Nigeria's health minister has insisted the Ebola outbreak has been contained in the country, and said it was working hard with its African neighbors to fight the disease.

Speaking to CNBC on Tuesday, Onyebuchi Chukwu said there was currently only one confirmed case of the disease in the country.

"(Ebola) limited it to one city, Lagos. All the cases so far have occurred in Lagos," Chukwu said. "Nigeria has contained the disease, but that is not to say that we have cured it."

He added that a meeting of the Economic Community Of West African States focused on the Ebola was underway.

A pharmacist searches for drugs in a pharmacy in Lagos, Nigeria, July 26, 2014.
Pius Utomi Ekpei | AFP | Getty Images
A pharmacist searches for drugs in a pharmacy in Lagos, Nigeria, July 26, 2014.

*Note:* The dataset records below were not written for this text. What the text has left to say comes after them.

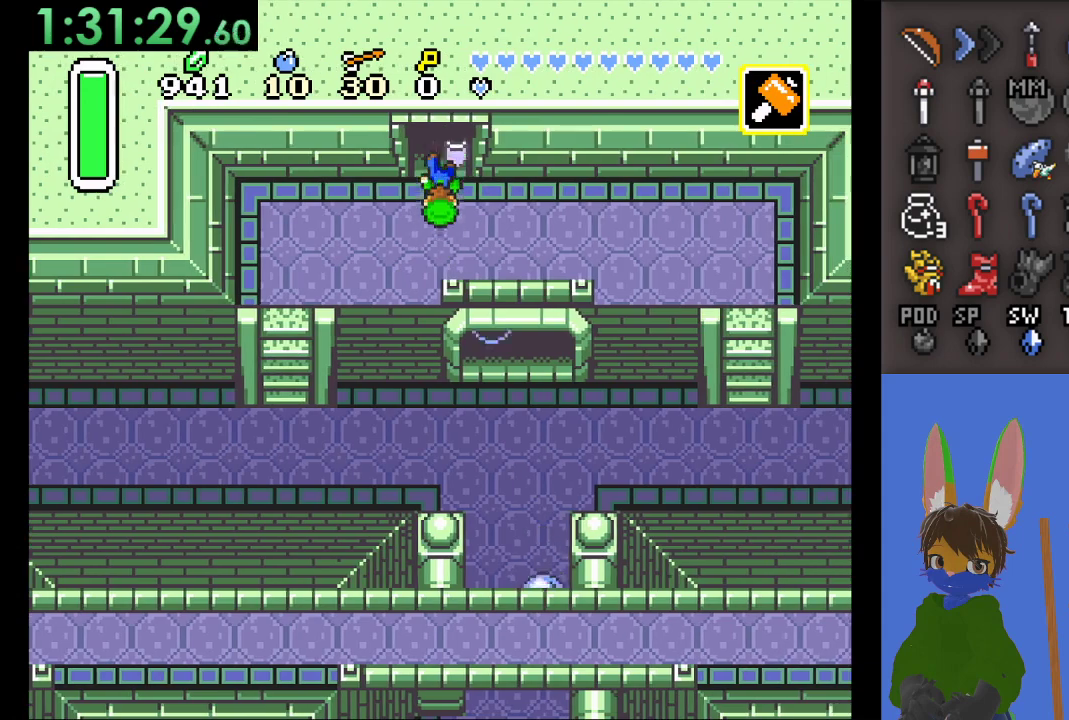
{"buttons": [], "left_stick": "up", "right_stick": "center", "events": []}
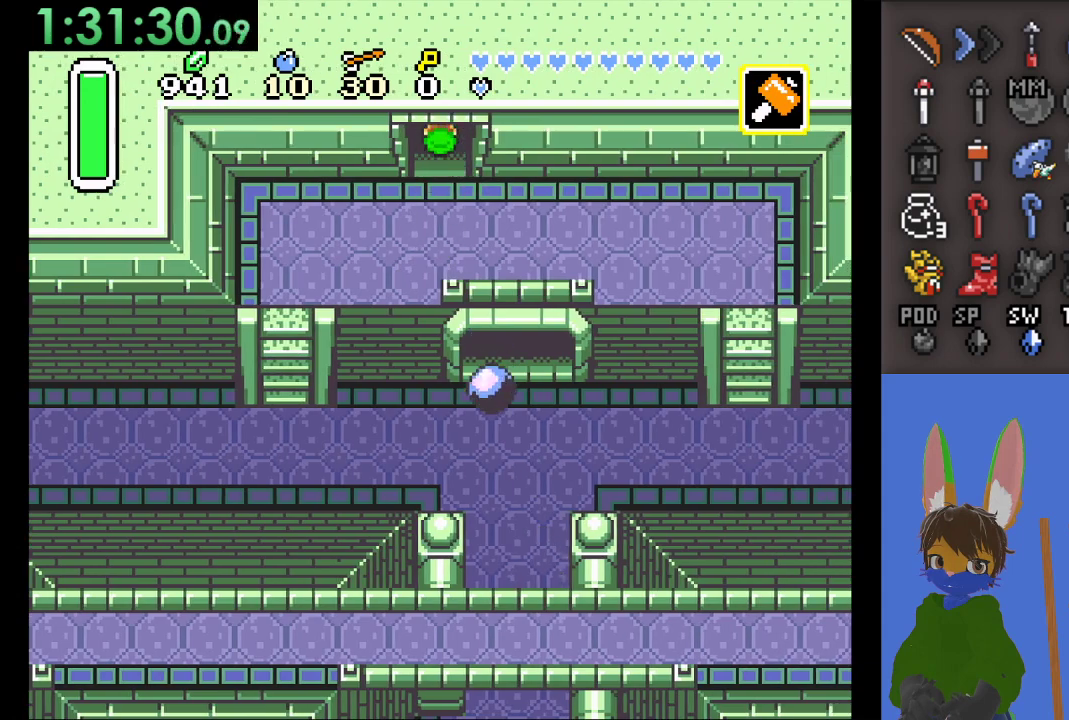
{"buttons": [], "left_stick": "up", "right_stick": "center", "events": []}
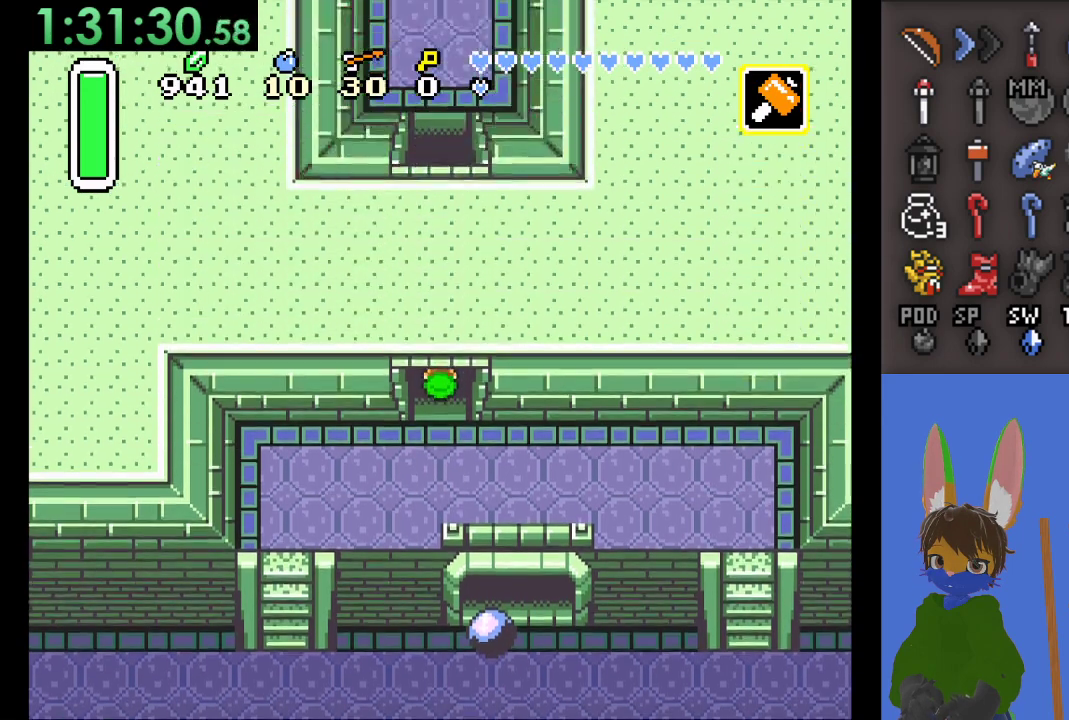
{"buttons": [], "left_stick": "up", "right_stick": "center", "events": [[67, "left_stick", "center"], [333, "left_stick", "up"]]}
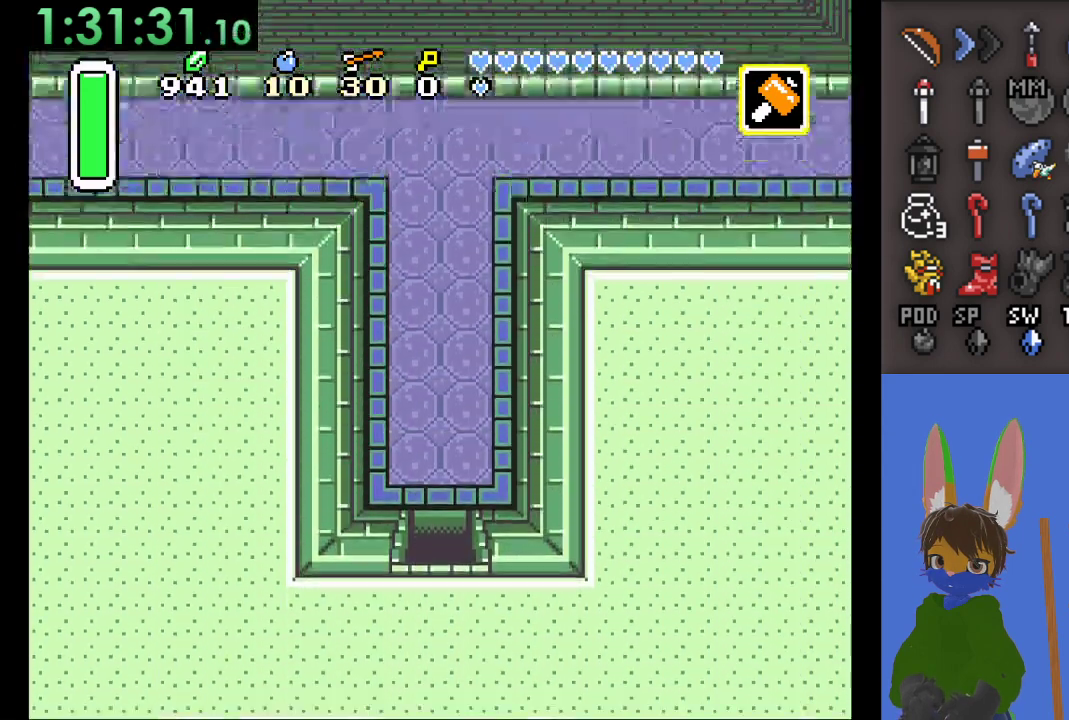
{"buttons": [], "left_stick": "up", "right_stick": "center", "events": []}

In total, the World Health Organization (WHO) has reported 16 cases of Ebola in Nigeria and five deaths since the first case was detected in July. It has previously praised the intensity of Nigeria's search and monitoring efforts of further cases.

Overall, 1,427 people across Nigeria, Guinea, Liberia and Sierra Leone have died of the viral disease as of August 2014, according to the WHO, while 2,615 cases have been reported in the region.

By comparison, the "Swine" flu pandemic of 2009-10 killed over 16,000 people.

This Sunday, the Democratic Republic of the Congo (DRC) confirmed an outbreak of Ebola in the remote village of Boende—about 1,200 kilometers from the country's capital. The DRC's health ministry said this outbreak was unlinked to the one in West Africa and was a different strain of the disease.

There is no known cure for the illness, which in previous epidemics killed around 90 percent of sufferers. The current outbreak has a 53 percent death rate, the WHO said.

Ebola is transmitted to people from wild animals and spreads through human-to-human transmission. Victims often suffer a sudden fever, intense weakness, muscle pain, headache and sore throat. This is followed by vomiting, diarrhea, rash, impaired kidney and liver function, and in some cases, both internal and external bleeding.